California hiker family's mystery deaths 'due to heat': sheriff
Sierra National Forest Sign (AFP)

The mysterious deaths of a family and their dog on a California hiking trail that baffled investigators for weeks was down to excessive heat, the local sheriff said Thursday.

The bodies of Briton John Gerrish, 45, his wife Ellen Chung, 31, and their one-year-old daughter, Miju, were discovered a short way from a trailhead in the Sierra National Forest. Their pet dog was nearby, also dead.

Multiple theories about the cause of their deaths were floated, including exposure to toxic gases from an abandoned mine, or drinking water contaminated by poisonous algae.

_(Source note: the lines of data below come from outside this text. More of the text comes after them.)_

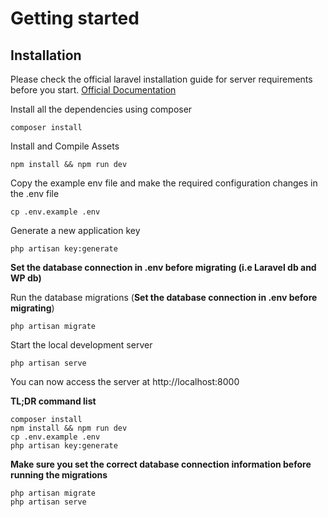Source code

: # Getting started

## Installation

Please check the official laravel installation guide for server requirements before you start. [Official Documentation](https://laravel.com/docs/8.x/installation#installation)



Install all the dependencies using composer

    composer install

Install  and Compile Assets

    npm install && npm run dev

Copy the example env file and make the required configuration changes in the .env file

    cp .env.example .env

Generate a new application key

    php artisan key:generate

**Set the database connection in .env before migrating (i.e Laravel db and WP db)**

Run the database migrations (**Set the database connection in .env before migrating**)

    php artisan migrate
    

Start the local development server

    php artisan serve

You can now access the server at http://localhost:8000

**TL;DR command list**

    composer install
    npm install && npm run dev
    cp .env.example .env
    php artisan key:generate
    
**Make sure you set the correct database connection information before running the migrations**

    php artisan migrate
    php artisan serve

But Mariposa Sheriff Jeremy Briese told a press conference Thursday the family had been affected by temperatures over 100 Fahrenheit (38C), giving the cause of death as "hyperthermia and probable dehydration due to environmental exposure".

Hyperthermia is an abnormally high body temperature caused by a failure of heat-regulating mechanisms to deal with environmental heat, the National Institutes of Health says. Heat exhaustion and heat stroke are well-known examples.

Briese said the family, who were relatively new to the area, were found on August 17 -- two days after they were last seen -- without any supplies of water.

"The initial hike started off at 75 degrees," he said.

"By the time they got down... before they hit the trail, it's already jumped to 103."

Temperatures in parts of California during the summer routinely top 90 or 100 Fahrenheit, but Briese said heat-related deaths were not common in Mariposa.